• _WRITTEN TASK_: Please say how many lines in the records below contain the word "LIST". Give only the number.

• _INFORMATION_:
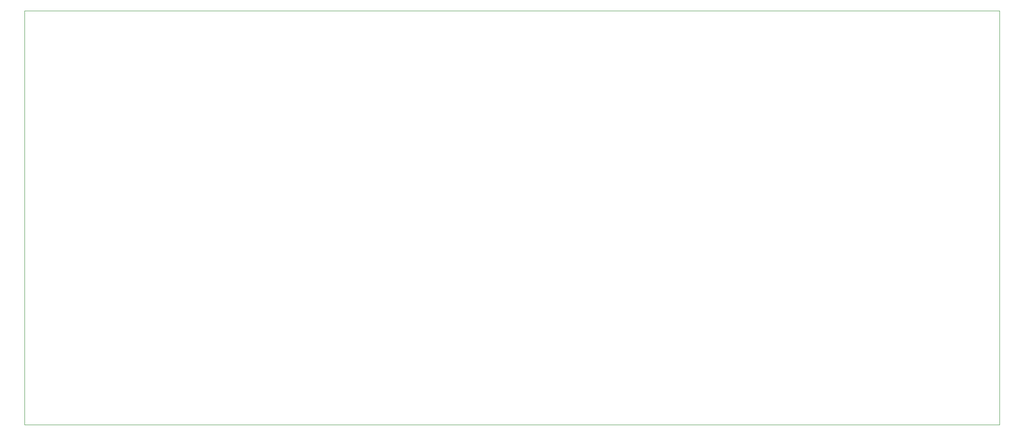
<source format=gbr>
%TF.GenerationSoftware,KiCad,Pcbnew,(5.1.9-0-10_14)*%
%TF.CreationDate,2021-06-29T00:25:17-04:00*%
%TF.ProjectId,ram-combined,72616d2d-636f-46d6-9269-6e65642e6b69,rev?*%
%TF.SameCoordinates,Original*%
%TF.FileFunction,Profile,NP*%
%FSLAX46Y46*%
G04 Gerber Fmt 4.6, Leading zero omitted, Abs format (unit mm)*
G04 Created by KiCad (PCBNEW (5.1.9-0-10_14)) date 2021-06-29 00:25:17*
%MOMM*%
%LPD*%
G01*
G04 APERTURE LIST*
%TA.AperFunction,Profile*%
%ADD10C,0.050000*%
%TD*%
G04 APERTURE END LIST*
D10*
X256540000Y-30988000D02*
X256540000Y-32766000D01*
X64516000Y-30988000D02*
X64516000Y-32766000D01*
X64516000Y-112522000D02*
X64516000Y-32766000D01*
X256540000Y-112522000D02*
X64516000Y-112522000D01*
X256540000Y-32766000D02*
X256540000Y-112522000D01*
X64516000Y-30988000D02*
X256540000Y-30988000D01*
M02*

</source>
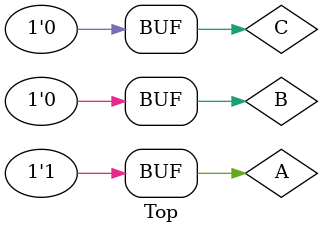
<source format=v>
module delay(A, B, C, O);

input A, B, C;
output O;
wire E;

assign #5 E = A & B;
assign #4 O = E | C;

endmodule

module Top;

reg A, B, C;
wire O;

delay myDelay(.A(A), .B(B), .C(C), .O(O));

initial
    $monitor($time, " A = %b, B = %b, C = %b --> O = %b", A, B, C, O);

initial
begin
    // $dumpfile("test.vcd");
    // $dumpvars(0, Top);
    A = 1'b0;
    B = 1'b0;
    C = 1'b0;
    #10
    A = 1'b1;
    B = 1'b1;
    C = 1'b1;
    #20
    B = 1'b0;
    C = 1'b0;
    #10
    B = 1'b1;
    #2
    B = 1'b0;
    #2
    C = 1'b1;
    #1
    C = 1'b0;
end

endmodule

</source>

• _WORKED SOLUTION_: 2